Looking at solving:
$$\int_{0}^{2\pi}\frac{1}{\sqrt{2}-\cos x}\,dx \\$$
According to integral tables (such as this one) the solution is:
$$\frac{2}{\sqrt{a^2 – b^2}}\arctan\frac{\sqrt{a^2 – b^2}\tan(x/2) }{a+b}$$
$$a=\sqrt{2}, b=-1$$
$$\left.2\arctan\frac{2\tan(x/2) }{\sqrt{2}-1}\right\rvert_0^{2\pi}$$
Solving this equation for $x={2\pi}$ results in zero, and for $x=0$ results in zero, so the result is zero.

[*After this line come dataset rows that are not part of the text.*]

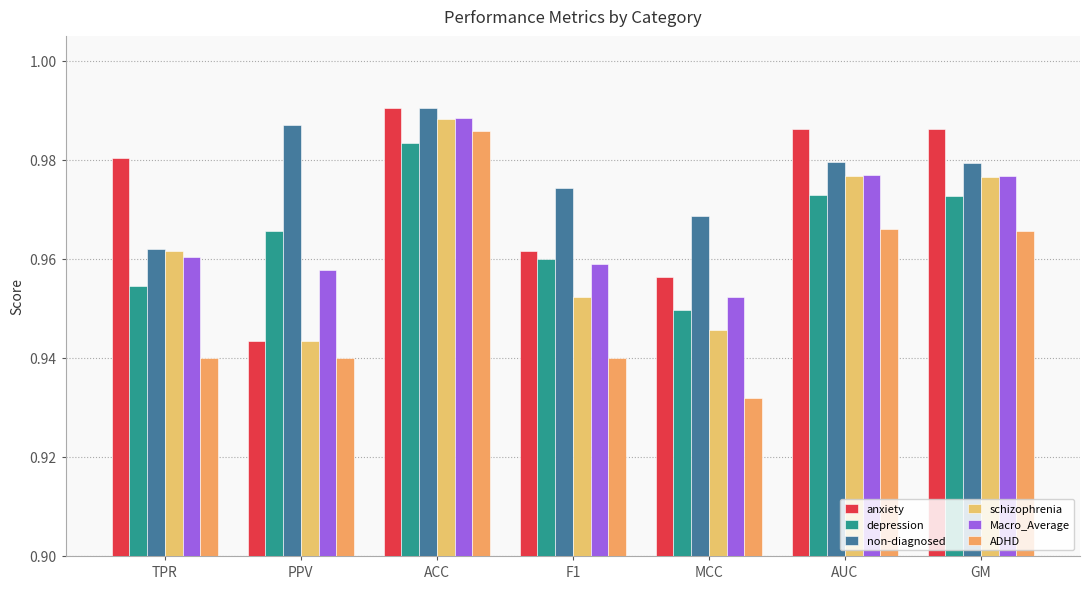

Count the number of data series in this chart.

6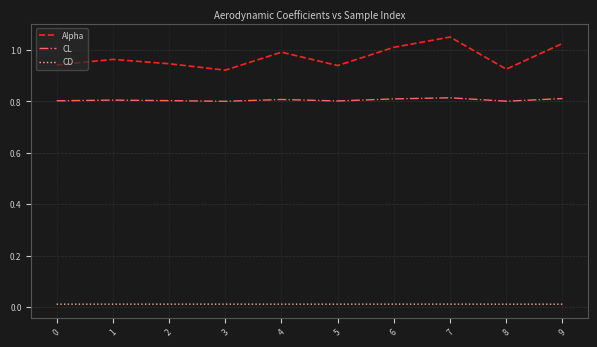

Is it true that CL equals 0.5 at 1?

False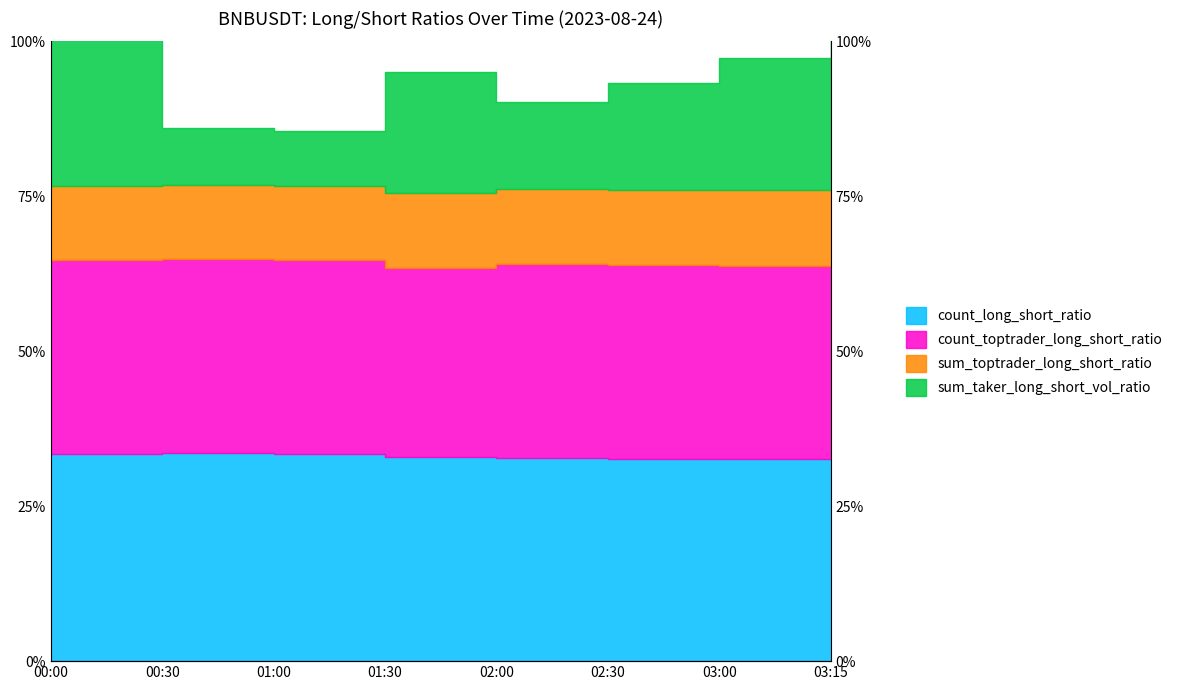

Which has a higher value, 01:30 or 02:00?

01:30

Except I'm missing something here because the original function to be integrated is never less than zero, it oscillates between 0.414 and 2.414, so there must be net positive area under that curve.
Another way to solve this integral is to transform it to a complex line integral, using residues and getting a result of ${2\pi}$
$$\int_{0}^{2\pi}\frac{1}{\sqrt{2}-\cos x}\,dx = {2\pi}\\$$
Why doesn't the table of integrals get the same result?
Best Answer
The tangent function is not defined for all real inputs, it has poles at arguments in the set $\pi/2+\pi\mathbb{Z}$. For this reason, the solution written down is only an antiderivative for your integrand on the interval it is defined. The largest such interval containing $0$ for which the given antiderivative is well-defined is $(-\pi,\pi)$. So, you cannot apply the fundamental theorem of calculus to this integrand for the interval $[0,2\pi]$.